For the last 10 years, Tom has worked primarily as a CNS drug development consultant, serving in various operational jobs: CMO at Flex Pharma and Asceneuron, EVP of R&D for Relmada Therapeutics, CMO at Motric Bio, CEO at Cognesy Therapeutics, and Acting CMO at NurrOn Pharmaceuticals.

Before working in drug development, Tom was an Assistant Professor in the Departments of Neurology and Neuroscience at Weill Cornell in New York City, participating in clinical trials as an investigator in Alzheimer’s disease, and he served as the director of the Movement Disorder Clinic at the Burke Rehabilitation Hospital, providing outpatient and inpatient care for patients with Parkinson’s disease, progressive supranuclear palsy and other neurodegenerative diseases.

Aaron is a multidisciplinary scientist with over 30 years of relevant research and development experience. He joined Therini Bio in 2022 with a focus on translation sciences and biomarkers.

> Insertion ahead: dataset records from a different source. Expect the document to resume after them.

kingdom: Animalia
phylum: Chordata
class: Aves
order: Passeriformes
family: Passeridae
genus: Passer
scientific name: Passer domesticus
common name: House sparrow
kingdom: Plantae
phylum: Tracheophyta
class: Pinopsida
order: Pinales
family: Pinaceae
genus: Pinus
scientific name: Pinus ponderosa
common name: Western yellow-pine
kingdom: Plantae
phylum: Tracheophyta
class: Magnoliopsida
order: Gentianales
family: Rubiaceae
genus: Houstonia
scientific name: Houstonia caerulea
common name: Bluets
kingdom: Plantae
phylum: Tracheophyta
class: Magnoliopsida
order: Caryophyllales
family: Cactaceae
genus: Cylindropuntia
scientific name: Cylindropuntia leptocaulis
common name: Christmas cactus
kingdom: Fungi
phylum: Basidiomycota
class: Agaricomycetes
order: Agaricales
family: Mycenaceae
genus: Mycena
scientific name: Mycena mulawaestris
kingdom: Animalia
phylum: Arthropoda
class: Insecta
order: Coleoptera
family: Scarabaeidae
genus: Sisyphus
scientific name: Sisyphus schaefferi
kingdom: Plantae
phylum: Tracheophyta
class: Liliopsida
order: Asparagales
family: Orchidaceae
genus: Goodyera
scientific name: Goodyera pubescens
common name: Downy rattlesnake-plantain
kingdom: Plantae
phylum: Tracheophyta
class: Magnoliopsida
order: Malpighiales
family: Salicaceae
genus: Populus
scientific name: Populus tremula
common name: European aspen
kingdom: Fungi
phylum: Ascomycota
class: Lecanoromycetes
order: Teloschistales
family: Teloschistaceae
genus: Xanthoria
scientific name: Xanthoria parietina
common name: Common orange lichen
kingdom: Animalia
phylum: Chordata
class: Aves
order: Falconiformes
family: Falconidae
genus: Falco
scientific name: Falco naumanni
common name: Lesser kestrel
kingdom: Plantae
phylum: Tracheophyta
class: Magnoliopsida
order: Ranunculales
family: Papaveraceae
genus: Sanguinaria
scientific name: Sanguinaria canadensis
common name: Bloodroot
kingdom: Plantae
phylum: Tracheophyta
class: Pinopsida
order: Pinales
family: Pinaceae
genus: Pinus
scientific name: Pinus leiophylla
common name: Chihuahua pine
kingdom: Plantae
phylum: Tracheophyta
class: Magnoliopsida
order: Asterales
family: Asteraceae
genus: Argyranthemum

He currently leads all research activity and supports our clinical trials. He has held leadership positions at the Immune Tolerance Institute, the Biomarker Discovery Sciences unit of Pharmaceutical Product Development, Gilead Sciences, the biomarker biotechnology start-up SurroMed Inc., and the therapeutic cell separation company AmCell.

Throughout his career, Aaron has authored over 70 scientific publications and patents. He was a postdoctoral fellow at Stanford where his work focused on cellular and molecular aspects of B cell immunology and development of flow cytometry applications. He has a PhD in Biophysics from UC Berkeley and BA in Biophysics from the University of Pennsylvania.